Wednesday, December 7, 2011

Pearl Harbor 1941

Pearl Harbor, December 7, 1941
We resolve that our strength, our vigilance, and our devotion will forever keep America the land of the free and the home of the brave. We resolve that we will keep faith with those we have loved and lost. And we resolve that, always, we will remember Pearl Harbor. - Ronald Reagan

Proclamation 5751 – National Pearl Harbor Remembrance Day, December 7, 1987

Seventy years ago, on December 7, 1941, at 7:55 in the morning the Japanese began an air attack on the US Navy Base at Pearl Harbor, Oahu, Hawaii.

More than one hundred Japanese airplanes dropped incendiary bombs or fired torpedoes at the unsuspecting port city and the naval base in a first wave of attack that lasted about 35 minutes. Newspapers reported later that untold damage has been done to the Pacific Fleet.

A second strike occurred at 9:00 and lasted for about an hour.

The entire naval base and the Hickam Army Airfield Field have been destroyed by 353 planes that took off from six Japanese aircraft carriers. 2, 390 American men, women and children perished and more than one thousand were wounded that fateful Sunday morning in a surprise attack which was planned as a measure to neutralize the US Pacific Fleet and prevent American military intervention in South East Asia.

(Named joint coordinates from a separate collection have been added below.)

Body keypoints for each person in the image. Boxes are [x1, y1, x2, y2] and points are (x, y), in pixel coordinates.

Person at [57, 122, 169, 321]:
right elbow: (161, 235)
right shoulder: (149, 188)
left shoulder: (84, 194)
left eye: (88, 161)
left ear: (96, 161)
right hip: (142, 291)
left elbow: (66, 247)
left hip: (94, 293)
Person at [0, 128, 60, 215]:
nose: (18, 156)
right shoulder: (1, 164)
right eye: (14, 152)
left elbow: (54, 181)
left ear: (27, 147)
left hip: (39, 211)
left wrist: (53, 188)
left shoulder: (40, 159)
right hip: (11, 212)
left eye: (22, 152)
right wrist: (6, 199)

The news of that savage air raids came as a shock not only to the people in Hawaii. The members of Congress were outraged because the attacks occurred without any formal declaration of war by Japan at a time when the Japanese officials were still negotiating with the US Secretary of State Cordell Hull on lifting US sanctions that were imposed on Japan after continuing Japanese aggression against China.

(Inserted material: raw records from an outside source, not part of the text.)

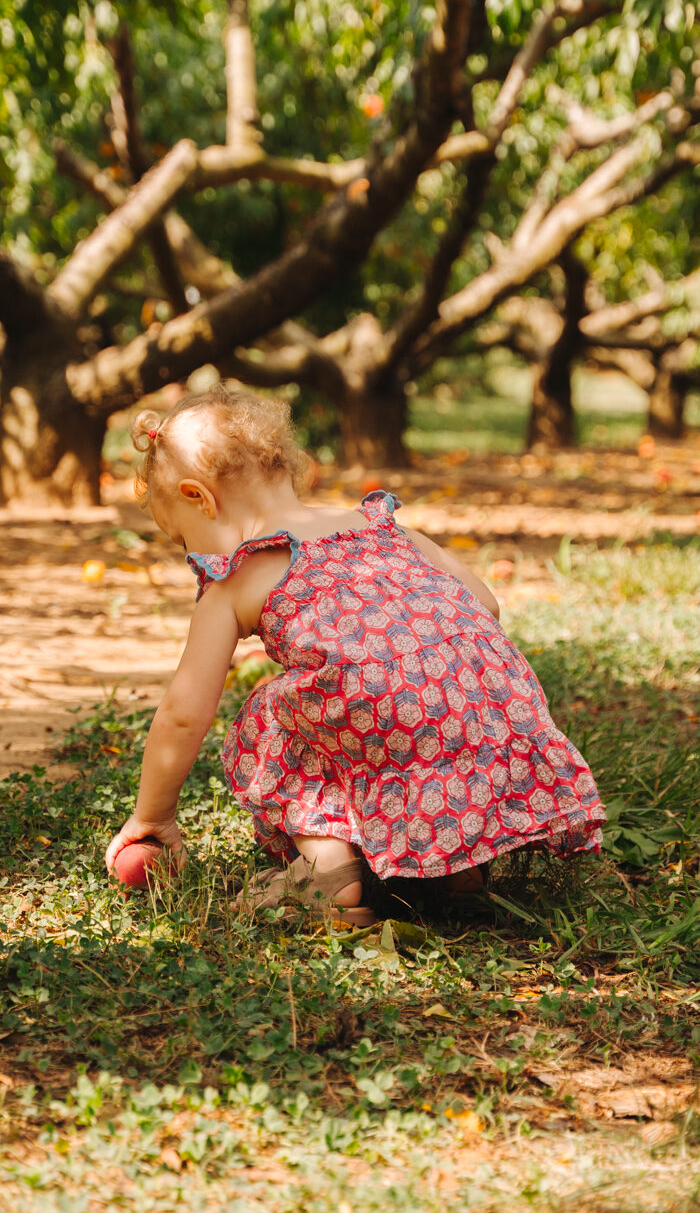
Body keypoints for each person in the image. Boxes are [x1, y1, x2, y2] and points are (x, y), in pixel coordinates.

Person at [105, 387, 605, 924]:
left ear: (199, 497)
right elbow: (484, 602)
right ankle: (458, 870)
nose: (196, 557)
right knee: (392, 709)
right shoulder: (382, 525)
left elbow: (185, 711)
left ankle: (327, 876)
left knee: (272, 713)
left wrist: (151, 816)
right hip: (493, 706)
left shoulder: (237, 578)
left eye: (186, 540)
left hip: (399, 714)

On December 8, President Franklin D. Roosevelt delivered his "Day of Infamy" speech to a joint session of Congress and via radio, to the entire Nation. Immediately afterward, the Congress declared war on Japan. 

The Japanese declaration of war on the United States and the British Empire, which was published in Japan on December 8 on front pages of all Japanese newspapers, reached the American government hours after the attack.

Although the American relations with Japan were deteriorating rapidly, the Pearl Harbor attack came as a surprise. It changed the flow of history and precipitated American entry into World War II.